I am trying to predict the frequency of an outcome and I have a lot of data. I have already fitted a glm to the data and now I am trying to use ctree to understand any complex interaction in the dataset that I may have missed.
Instead of directly predicting the residual, I have tried to offset the ctree model to the glm prediction. However, I seem to get the same results when I: (a) use no offset at all, (b) specify the offset in the function, and (c) use the offset in the ctree equation.
I have tried looking at the documentation(here and here) but I have not found it helpful.
I have created some dummy data to mimic what I am doing:
library(partykit)
# Set random number seed
set.seed(15)
# Create Dataset
freq <- rpois(10000, 1.2)
example_df <- data.frame(var_1 = rnorm(10000, 180, 20) * freq / 10,
var_2 = runif(10000, 1, 8),
var_3 = runif(10000, 1, 2.5) + freq / 1000)
example_df$var_4 = example_df$var_1 * example_df$var_3 + rnorm(10000, 0.1, 0.5)
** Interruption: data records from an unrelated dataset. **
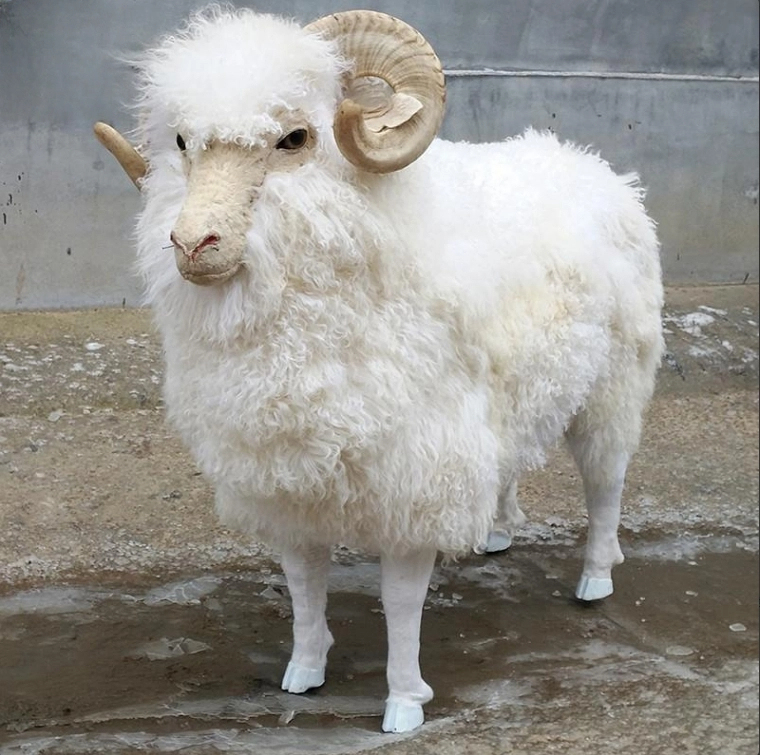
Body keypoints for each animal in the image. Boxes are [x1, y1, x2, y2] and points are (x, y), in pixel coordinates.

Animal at [94, 6, 664, 734]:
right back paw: (497, 530)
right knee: (513, 465)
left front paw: (403, 702)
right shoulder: (291, 477)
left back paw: (595, 578)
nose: (193, 245)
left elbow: (400, 602)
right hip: (515, 402)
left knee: (605, 485)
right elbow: (304, 584)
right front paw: (304, 670)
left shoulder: (416, 475)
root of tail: (596, 168)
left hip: (612, 389)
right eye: (183, 142)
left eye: (294, 138)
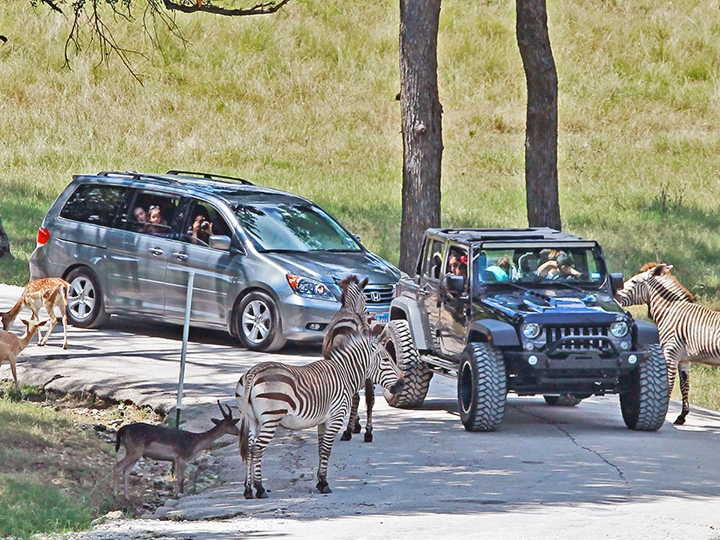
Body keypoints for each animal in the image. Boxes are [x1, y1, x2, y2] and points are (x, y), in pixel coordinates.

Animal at [236, 330, 404, 498]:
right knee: (257, 449)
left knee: (249, 449)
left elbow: (320, 449)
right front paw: (323, 483)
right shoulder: (335, 418)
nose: (402, 383)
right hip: (270, 419)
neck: (345, 374)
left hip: (252, 419)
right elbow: (326, 451)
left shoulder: (322, 422)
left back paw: (248, 489)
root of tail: (253, 373)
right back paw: (260, 488)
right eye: (386, 360)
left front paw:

example_df$var_5 = example_df$var_2 * example_df$var_3 + rnorm(10000, 2, 50)
# Create GLM
base_mod <- glm(freq ~ ., family="poisson", data=example_df)
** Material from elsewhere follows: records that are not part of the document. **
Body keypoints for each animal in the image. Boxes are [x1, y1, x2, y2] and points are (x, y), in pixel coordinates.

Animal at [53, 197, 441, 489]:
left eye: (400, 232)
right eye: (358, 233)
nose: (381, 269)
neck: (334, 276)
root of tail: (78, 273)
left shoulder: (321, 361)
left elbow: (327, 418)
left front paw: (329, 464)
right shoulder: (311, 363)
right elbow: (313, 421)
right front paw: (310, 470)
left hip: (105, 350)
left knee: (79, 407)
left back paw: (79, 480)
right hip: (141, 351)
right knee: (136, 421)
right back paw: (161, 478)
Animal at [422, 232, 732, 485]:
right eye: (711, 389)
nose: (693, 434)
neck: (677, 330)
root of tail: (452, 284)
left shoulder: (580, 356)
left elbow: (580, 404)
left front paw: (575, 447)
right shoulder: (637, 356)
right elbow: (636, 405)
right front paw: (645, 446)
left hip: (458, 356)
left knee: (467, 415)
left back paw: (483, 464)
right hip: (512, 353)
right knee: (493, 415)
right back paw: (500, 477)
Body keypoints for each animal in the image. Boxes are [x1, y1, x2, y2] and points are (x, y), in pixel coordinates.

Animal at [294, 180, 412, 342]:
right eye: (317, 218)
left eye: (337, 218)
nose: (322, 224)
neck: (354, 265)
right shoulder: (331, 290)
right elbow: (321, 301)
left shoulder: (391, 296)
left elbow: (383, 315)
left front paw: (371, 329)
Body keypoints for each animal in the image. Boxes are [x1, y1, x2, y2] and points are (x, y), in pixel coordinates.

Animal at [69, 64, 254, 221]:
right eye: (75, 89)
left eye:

base_pred <- predict(base_mod)
# Create trees
exc_offset <- ctree(freq ~ ., data = example_df, control = ctree_control(alpha = 0.01, minbucket = 1000))
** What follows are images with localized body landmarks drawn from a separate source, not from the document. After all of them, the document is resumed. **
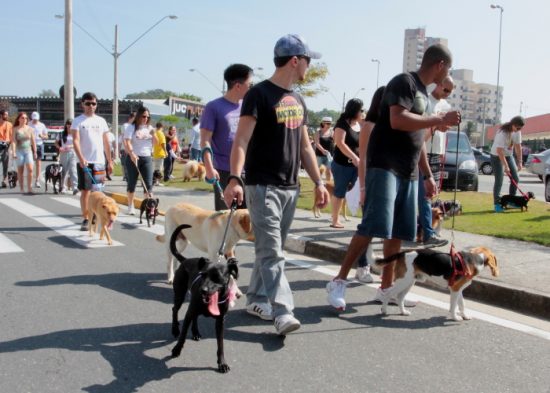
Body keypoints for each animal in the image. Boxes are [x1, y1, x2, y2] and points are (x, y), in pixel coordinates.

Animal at [168, 222, 237, 372]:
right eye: (202, 275)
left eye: (217, 277)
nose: (203, 290)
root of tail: (185, 260)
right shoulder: (188, 314)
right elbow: (183, 335)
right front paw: (176, 350)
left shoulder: (220, 321)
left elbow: (220, 344)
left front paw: (222, 363)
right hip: (180, 294)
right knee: (175, 309)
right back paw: (175, 329)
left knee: (195, 317)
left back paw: (195, 332)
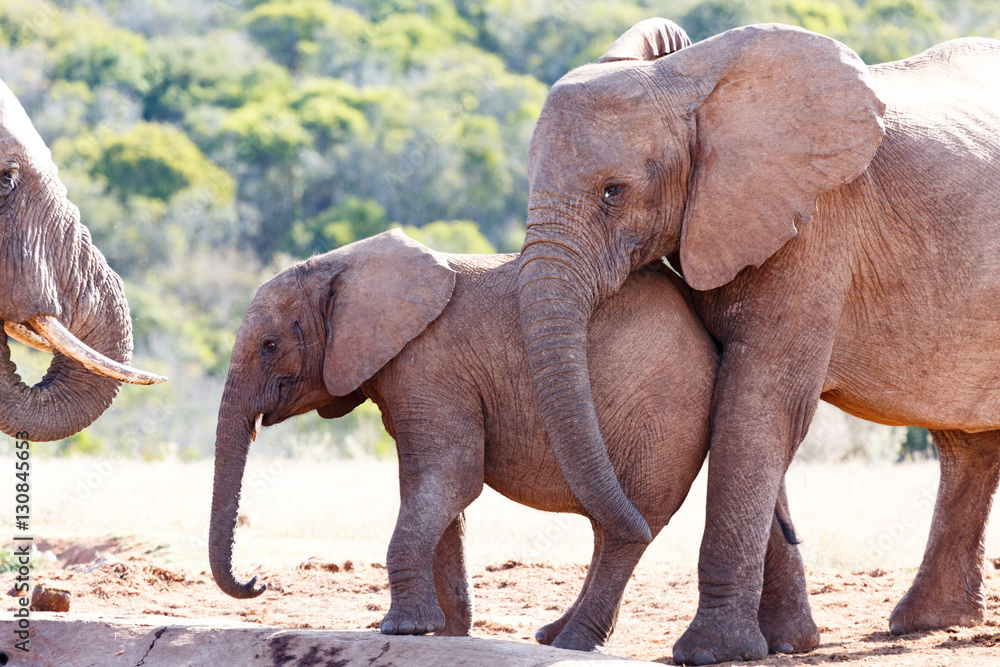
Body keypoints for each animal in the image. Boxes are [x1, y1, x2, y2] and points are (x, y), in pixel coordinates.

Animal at [207, 229, 814, 650]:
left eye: (269, 345)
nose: (259, 580)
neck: (344, 265)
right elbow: (435, 492)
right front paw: (445, 633)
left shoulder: (429, 367)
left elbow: (449, 479)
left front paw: (401, 630)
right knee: (612, 524)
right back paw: (554, 636)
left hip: (662, 415)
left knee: (630, 528)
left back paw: (575, 643)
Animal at [516, 17, 1000, 664]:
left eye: (613, 192)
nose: (548, 637)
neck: (691, 84)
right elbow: (750, 410)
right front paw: (785, 643)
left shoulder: (815, 221)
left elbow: (759, 404)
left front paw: (710, 653)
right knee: (965, 442)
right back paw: (927, 623)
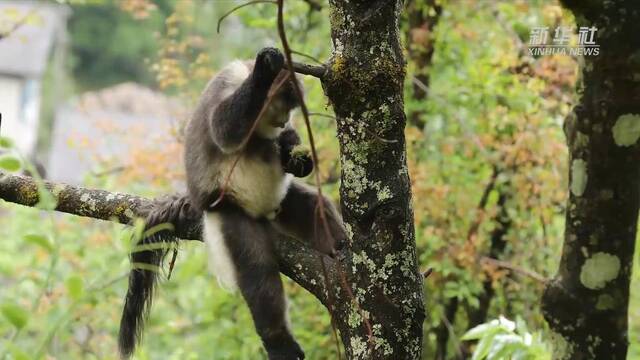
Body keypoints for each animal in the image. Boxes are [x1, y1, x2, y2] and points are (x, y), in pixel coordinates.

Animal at [119, 47, 344, 360]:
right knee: (258, 275)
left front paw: (297, 158)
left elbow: (289, 153)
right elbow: (224, 129)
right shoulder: (228, 83)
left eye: (290, 110)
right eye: (282, 107)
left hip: (281, 205)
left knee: (313, 207)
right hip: (231, 215)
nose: (283, 121)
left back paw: (341, 250)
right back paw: (279, 342)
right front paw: (264, 70)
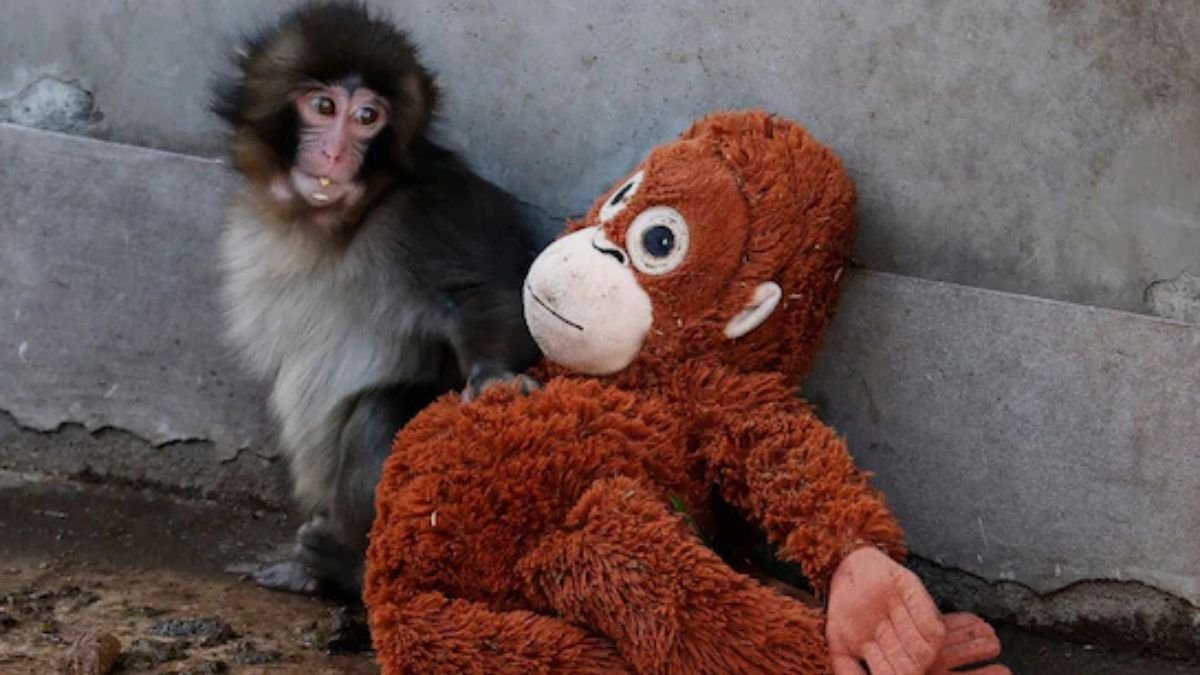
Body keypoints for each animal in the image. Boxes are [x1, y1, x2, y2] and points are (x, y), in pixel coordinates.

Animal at [211, 1, 542, 599]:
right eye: (323, 106)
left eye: (368, 117)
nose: (336, 152)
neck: (335, 222)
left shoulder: (428, 212)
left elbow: (489, 296)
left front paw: (494, 378)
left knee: (377, 415)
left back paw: (346, 567)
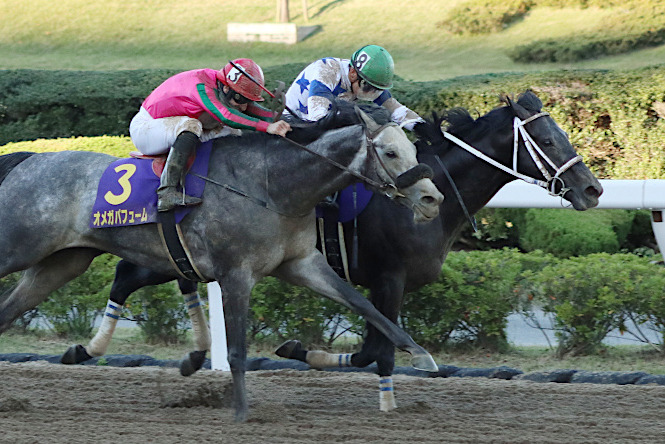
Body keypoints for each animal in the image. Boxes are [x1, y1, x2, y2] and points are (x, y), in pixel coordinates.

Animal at [1, 106, 446, 422]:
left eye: (414, 149)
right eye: (390, 151)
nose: (432, 199)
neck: (273, 185)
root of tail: (26, 160)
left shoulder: (302, 263)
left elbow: (366, 306)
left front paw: (421, 355)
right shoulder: (236, 274)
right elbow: (236, 350)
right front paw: (241, 412)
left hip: (61, 263)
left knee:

func_offset <- ctree(freq ~ ., data = example_df, offset = base_pred, control = ctree_control(alpha = 0.01, minbucket = 1000))
equ_offset <- ctree(freq ~ . + offset(base_pred), data = example_df, control = ctree_control(alpha = 0.01, minbucket = 1000))
I expected the outcomes of the trees to be different when the offset is included from when the offset isn't included. However, the outputs seem to be the same:
# Predict outcomes
summary(predict(exc_offset, example_df))
summary(predict(func_offset, example_df))
summary(predict(equ_offset, example_df))
# Show trees
exc_offset
func_offset
equ_offset
Does anyone know what is going on? Have should I use the offsets?